The acquisition-hungry pharmaceutical firm is purchasing the California-based eczema gel maker.

May 18, 2016
Bob Grant

WIKIMEDIA, REVISORWEBPharmaceutical giant Pfizer is inking another megadeal, this time to acquire Anacor Pharmaceuticals, which makes crisaborole, a nonsteroidal topical treatment for atopic dermatitis, or eczema, that is currently under US Food and Drug Administration (FDA) review. According to Reuters, Pfizer is shelling out about $5.2 billion, or $99.25 per share, for the Palo Alto, California-based Anacor.

“We believe the acquisition of Anacor represents an attractive opportunity to address a significant unmet medical need for a large patient population with mild-to-moderate atopic dermatitis, which currently has few safe topical treatments available,” Albert Bourla, group president of Pfizer’s global innovative pharma and global vaccines, oncology and consumer healthcare businesses, said in a May 16 statement. “Crisaborole is a differentiated asset with compelling clinical data that, if approved, has the potential to be an important first-line treatment option for these patients and the physicians who treat them.”
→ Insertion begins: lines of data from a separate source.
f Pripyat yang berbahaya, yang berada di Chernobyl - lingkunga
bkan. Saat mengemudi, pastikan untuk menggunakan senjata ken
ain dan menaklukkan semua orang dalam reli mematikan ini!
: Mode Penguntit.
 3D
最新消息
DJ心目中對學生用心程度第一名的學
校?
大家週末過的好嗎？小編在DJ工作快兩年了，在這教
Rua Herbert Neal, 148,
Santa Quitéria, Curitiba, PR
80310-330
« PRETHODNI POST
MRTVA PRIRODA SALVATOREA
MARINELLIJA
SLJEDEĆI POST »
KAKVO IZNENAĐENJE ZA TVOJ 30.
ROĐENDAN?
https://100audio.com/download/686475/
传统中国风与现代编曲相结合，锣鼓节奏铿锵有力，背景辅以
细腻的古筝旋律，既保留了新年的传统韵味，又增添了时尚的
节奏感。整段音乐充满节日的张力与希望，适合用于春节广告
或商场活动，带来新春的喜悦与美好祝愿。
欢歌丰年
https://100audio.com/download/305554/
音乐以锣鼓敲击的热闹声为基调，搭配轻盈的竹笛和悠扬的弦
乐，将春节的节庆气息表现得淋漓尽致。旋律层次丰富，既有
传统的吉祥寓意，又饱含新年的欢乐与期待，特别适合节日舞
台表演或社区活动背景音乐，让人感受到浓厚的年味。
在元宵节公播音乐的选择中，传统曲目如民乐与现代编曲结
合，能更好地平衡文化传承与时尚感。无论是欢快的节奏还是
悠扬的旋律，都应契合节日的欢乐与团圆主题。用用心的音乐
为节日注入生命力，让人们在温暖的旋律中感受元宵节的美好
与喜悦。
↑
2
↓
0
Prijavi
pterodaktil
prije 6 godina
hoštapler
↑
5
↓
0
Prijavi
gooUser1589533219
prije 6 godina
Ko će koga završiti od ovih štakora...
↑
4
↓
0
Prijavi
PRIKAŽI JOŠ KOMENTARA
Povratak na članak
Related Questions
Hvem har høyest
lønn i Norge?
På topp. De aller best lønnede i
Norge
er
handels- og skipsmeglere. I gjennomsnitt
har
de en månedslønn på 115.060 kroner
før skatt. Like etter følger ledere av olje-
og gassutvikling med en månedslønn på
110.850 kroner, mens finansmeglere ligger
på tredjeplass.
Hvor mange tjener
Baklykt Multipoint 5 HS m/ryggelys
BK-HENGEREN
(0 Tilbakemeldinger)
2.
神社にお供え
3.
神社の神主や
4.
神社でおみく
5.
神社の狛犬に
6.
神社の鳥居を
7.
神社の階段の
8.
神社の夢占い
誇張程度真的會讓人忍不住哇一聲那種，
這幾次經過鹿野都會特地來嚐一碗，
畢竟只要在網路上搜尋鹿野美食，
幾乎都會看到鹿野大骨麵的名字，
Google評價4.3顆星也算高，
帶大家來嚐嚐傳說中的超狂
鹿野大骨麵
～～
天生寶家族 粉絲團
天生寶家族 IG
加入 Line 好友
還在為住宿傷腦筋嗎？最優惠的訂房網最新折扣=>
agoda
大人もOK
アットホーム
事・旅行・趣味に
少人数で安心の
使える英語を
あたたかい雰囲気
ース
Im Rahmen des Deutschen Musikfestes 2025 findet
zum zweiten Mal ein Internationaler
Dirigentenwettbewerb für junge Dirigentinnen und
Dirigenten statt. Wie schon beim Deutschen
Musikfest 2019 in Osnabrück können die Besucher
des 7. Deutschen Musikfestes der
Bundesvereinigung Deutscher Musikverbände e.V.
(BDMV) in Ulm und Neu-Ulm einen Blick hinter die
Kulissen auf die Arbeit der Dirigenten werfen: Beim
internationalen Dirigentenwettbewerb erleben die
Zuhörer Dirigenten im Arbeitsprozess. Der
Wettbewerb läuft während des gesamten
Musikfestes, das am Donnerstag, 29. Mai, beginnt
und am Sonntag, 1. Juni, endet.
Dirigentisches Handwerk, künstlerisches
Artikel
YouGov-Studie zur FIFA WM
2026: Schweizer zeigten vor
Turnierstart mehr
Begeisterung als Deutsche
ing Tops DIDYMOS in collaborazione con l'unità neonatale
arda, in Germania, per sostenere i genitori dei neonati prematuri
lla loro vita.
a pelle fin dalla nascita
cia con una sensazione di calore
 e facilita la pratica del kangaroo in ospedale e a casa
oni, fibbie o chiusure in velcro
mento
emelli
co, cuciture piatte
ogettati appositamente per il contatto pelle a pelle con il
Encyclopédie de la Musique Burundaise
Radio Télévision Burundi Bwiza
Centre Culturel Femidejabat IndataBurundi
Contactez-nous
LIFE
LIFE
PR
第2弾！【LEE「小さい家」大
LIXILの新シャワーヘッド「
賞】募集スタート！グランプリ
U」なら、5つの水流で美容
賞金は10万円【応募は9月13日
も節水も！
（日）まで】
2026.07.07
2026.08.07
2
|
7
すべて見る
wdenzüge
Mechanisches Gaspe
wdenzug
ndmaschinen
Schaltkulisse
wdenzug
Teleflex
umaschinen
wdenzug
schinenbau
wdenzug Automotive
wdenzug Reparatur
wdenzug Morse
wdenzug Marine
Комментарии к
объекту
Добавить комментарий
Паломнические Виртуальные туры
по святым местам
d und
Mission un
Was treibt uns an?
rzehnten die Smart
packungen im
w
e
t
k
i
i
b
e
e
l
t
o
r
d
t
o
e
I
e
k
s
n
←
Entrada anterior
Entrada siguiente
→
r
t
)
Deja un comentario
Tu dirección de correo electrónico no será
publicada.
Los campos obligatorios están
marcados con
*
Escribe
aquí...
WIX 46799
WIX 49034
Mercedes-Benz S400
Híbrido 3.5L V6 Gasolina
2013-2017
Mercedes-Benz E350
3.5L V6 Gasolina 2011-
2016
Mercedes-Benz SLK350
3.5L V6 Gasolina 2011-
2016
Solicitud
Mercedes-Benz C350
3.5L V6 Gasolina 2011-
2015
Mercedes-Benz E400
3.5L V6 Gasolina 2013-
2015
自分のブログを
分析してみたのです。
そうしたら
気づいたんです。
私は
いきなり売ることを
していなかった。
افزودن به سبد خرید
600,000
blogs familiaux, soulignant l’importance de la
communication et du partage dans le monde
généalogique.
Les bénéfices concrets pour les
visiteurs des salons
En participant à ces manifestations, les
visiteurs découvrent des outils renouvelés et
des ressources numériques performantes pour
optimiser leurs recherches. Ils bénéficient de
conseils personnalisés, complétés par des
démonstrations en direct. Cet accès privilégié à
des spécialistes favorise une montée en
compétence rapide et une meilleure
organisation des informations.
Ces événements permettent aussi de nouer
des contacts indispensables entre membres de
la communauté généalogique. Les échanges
If approved by the FDA, crisaborole is set to hit the market next year, and Pfizer is banking on the treatment raking in upwards of $2 billion per year.

Some pharma analysts had expected Anacor to be swooped up by Ireland-based Allergan, which was the focus of a failed multibillion-dollar bid from Pfizer earlier this year. That merger, which would have tipped the scales at $152 billion, was scuttled by new US Department of Treasury rules that make it harder for US companies to shift their headquarters to foreign countries in order to avoid paying US corporate taxes.

“Today marks the beginning of an exciting new chapter for Anacor, which we believe will deliver significant value to our shareholders,” Paul Berns, Anacor’s chairman and CEO, said in the statement. “We have a deep respect for Pfizer, and it is clear that they share our commitment to addressing the significant unmet medical needs in inflammatory disease.”